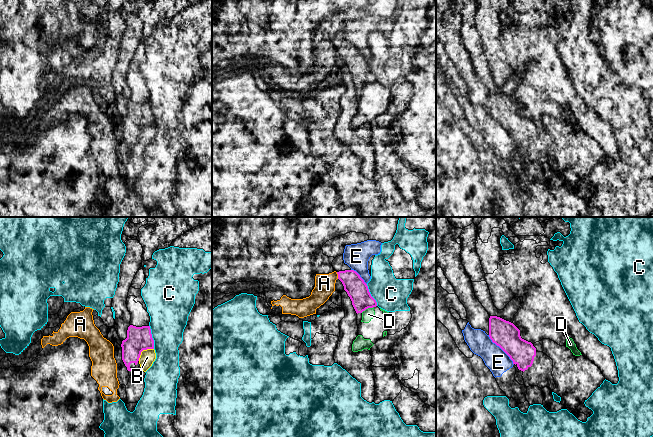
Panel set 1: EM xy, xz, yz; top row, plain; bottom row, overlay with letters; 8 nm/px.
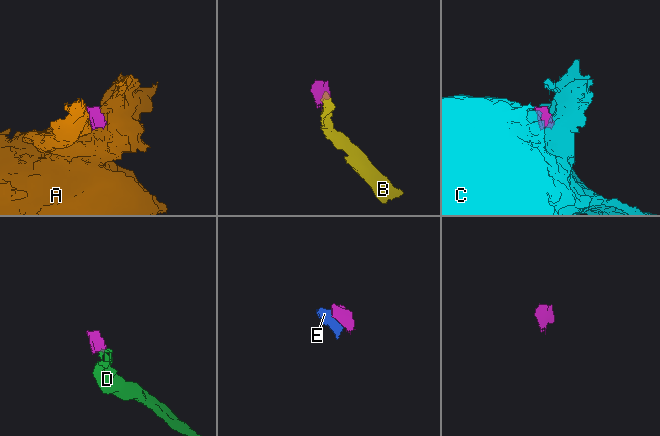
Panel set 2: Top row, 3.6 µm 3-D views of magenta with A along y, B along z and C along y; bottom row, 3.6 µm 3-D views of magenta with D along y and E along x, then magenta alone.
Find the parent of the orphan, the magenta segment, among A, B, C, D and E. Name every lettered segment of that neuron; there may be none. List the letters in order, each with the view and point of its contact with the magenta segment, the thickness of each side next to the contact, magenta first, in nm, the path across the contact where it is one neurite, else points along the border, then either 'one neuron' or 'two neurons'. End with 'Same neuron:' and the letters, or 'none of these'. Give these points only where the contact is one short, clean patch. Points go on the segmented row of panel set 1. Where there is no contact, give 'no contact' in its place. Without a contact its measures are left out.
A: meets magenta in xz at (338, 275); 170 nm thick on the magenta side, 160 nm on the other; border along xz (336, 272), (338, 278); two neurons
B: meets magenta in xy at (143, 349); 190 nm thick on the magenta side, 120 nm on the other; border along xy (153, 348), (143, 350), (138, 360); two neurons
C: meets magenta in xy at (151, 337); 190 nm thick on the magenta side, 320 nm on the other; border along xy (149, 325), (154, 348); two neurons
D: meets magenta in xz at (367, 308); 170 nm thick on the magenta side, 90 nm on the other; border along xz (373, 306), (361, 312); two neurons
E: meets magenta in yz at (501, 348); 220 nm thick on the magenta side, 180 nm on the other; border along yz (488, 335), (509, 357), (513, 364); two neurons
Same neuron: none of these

--

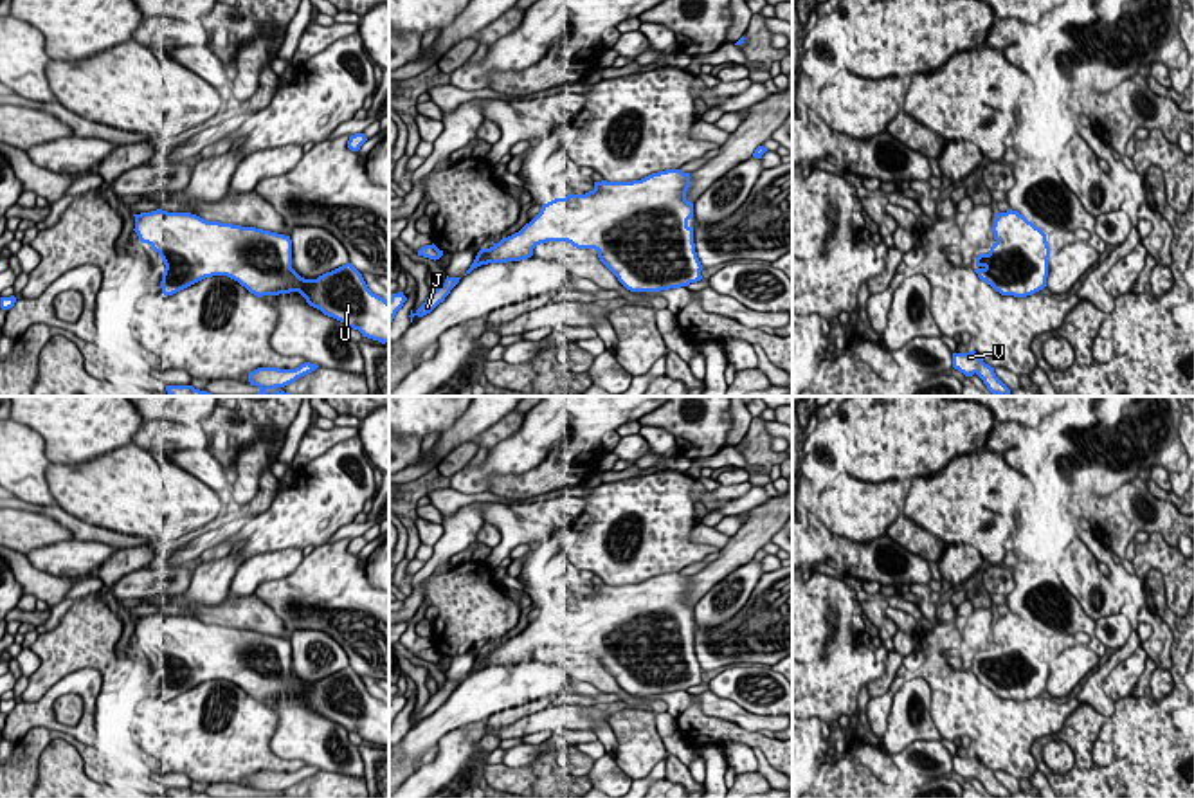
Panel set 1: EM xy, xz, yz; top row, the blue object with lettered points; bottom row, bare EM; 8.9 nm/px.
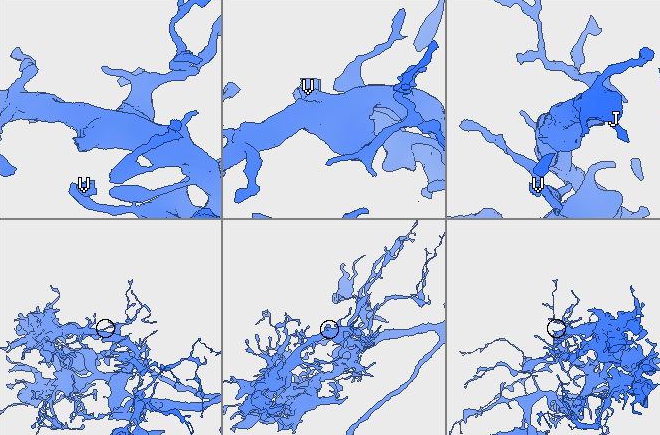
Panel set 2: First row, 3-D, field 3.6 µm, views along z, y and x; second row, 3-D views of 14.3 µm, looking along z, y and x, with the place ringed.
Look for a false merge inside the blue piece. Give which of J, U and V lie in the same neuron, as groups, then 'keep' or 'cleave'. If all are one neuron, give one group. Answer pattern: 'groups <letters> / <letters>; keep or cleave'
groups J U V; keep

Task directions: When a line in the material contains the string "bottom", copy that line.

Reply to the exercise:
Panel set 1: EM xy, xz, yz; top row, plain; bottom row, overlay with letters; 8 nm/px.
Panel set 2: Top row, 3.6 µm 3-D views of magenta with A along y, B along z and C along y; bottom row, 3.6 µm 3-D views of magenta with D along y and E along x, then magenta alone.
Panel set 1: EM xy, xz, yz; top row, the blue object with lettered points; bottom row, bare EM; 8.9 nm/px.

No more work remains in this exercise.